Personal information
- Full name: Jacob Frilund Carstensen
- Nationality: Denmark
- Born: 10 September 1978 (age 47) Kastrup, Tårnby
- Height: 1.93 m (6 ft 4 in)
- Weight: 85 kg (187 lb)

Sport
- Sport: Swimming
- Strokes: Freestyle
- Club: Sædding-Guldager, Esbjerg

Medal record
World Championships (SC)
| Gold medal – first place | 1997 Gothenburg | 400 m freestyle |
| Bronze medal – third place | 2002 Moscow | 400 m medley |
European Championships (SC)
| Silver medal – second place | 2002 Riesa | 400 m medley |
| Bronze medal – third place | 1998 Sheffield | 200 m freestyle |
| Bronze medal – third place | 1998 Sheffield | 400 m freestyle |
| Bronze medal – third place | 2001 Antwerp | 400 m freestyle |
| Bronze medal – third place | 2001 Antwerp | 400 m medley |

= Jacob Carstensen =

Danish swimmer (born 1978)

Jacob Carstensen (born 10 September 1978 in Kastrup, Tårnby) is a former freestyle swimmer from Denmark, who competed in three consequentive Summer Olympics for his native country, starting in 1996. He won the world title in the 400m Freestyle at the 1997 FINA Short Course World Championships (25m) in Gothenburg.

- [Data listing]:
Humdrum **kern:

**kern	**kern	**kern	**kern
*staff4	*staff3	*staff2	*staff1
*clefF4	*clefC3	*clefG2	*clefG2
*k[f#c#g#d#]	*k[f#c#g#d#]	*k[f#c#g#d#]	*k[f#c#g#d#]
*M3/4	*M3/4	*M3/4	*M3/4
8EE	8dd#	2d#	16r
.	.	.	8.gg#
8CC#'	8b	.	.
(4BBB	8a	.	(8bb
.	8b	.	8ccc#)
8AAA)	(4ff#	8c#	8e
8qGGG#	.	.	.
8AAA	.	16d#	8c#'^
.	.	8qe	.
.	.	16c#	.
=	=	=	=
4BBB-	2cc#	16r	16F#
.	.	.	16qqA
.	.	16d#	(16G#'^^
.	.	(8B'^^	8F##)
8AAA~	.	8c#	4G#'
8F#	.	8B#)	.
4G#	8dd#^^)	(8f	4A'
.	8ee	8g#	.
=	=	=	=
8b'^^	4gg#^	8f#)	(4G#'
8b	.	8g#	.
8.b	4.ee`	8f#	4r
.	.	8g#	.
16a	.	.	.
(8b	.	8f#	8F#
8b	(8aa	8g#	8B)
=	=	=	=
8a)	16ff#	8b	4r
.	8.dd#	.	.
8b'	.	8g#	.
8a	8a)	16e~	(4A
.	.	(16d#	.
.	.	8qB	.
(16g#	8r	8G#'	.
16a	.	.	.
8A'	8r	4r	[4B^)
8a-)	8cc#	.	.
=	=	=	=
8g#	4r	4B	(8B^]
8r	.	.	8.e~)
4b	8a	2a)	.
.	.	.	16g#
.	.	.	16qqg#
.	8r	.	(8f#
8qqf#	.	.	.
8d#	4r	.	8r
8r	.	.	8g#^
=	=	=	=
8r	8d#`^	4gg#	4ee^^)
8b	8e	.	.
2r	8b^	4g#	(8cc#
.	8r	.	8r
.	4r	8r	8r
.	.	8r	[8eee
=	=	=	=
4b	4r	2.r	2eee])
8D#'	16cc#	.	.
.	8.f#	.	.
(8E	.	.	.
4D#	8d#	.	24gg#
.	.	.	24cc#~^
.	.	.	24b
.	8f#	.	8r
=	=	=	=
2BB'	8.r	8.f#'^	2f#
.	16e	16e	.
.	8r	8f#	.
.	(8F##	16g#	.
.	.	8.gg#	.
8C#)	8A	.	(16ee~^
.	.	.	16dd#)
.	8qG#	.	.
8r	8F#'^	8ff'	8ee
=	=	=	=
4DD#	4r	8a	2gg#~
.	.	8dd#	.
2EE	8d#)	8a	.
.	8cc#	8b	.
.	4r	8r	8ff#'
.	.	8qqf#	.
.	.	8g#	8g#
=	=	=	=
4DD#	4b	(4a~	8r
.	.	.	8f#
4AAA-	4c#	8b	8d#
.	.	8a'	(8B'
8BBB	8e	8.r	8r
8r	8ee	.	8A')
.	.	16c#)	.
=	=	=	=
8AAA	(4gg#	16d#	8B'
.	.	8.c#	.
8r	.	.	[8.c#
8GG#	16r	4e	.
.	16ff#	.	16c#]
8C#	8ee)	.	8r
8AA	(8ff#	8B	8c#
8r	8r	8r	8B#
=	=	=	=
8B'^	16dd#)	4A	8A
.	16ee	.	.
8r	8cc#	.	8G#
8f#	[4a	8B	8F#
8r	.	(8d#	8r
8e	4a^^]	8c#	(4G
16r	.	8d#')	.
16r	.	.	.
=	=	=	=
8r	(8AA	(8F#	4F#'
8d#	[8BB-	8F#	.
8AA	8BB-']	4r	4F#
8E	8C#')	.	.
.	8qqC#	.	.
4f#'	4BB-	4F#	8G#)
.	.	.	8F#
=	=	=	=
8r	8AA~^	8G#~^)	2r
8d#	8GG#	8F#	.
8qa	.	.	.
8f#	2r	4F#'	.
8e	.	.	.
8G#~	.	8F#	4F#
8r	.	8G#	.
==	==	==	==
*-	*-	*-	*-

- [Problem A]: Which club does the Jacob Carstensen profile list for him?
- [Problem B]: List each city where, according to the Jacob Carstensen profile, he won a medal.

- [Exercise answer A]: Sædding-Guldager, Esbjerg

- [Exercise answer B]: Gothenburg, Moscow, Riesa, Sheffield, Antwerp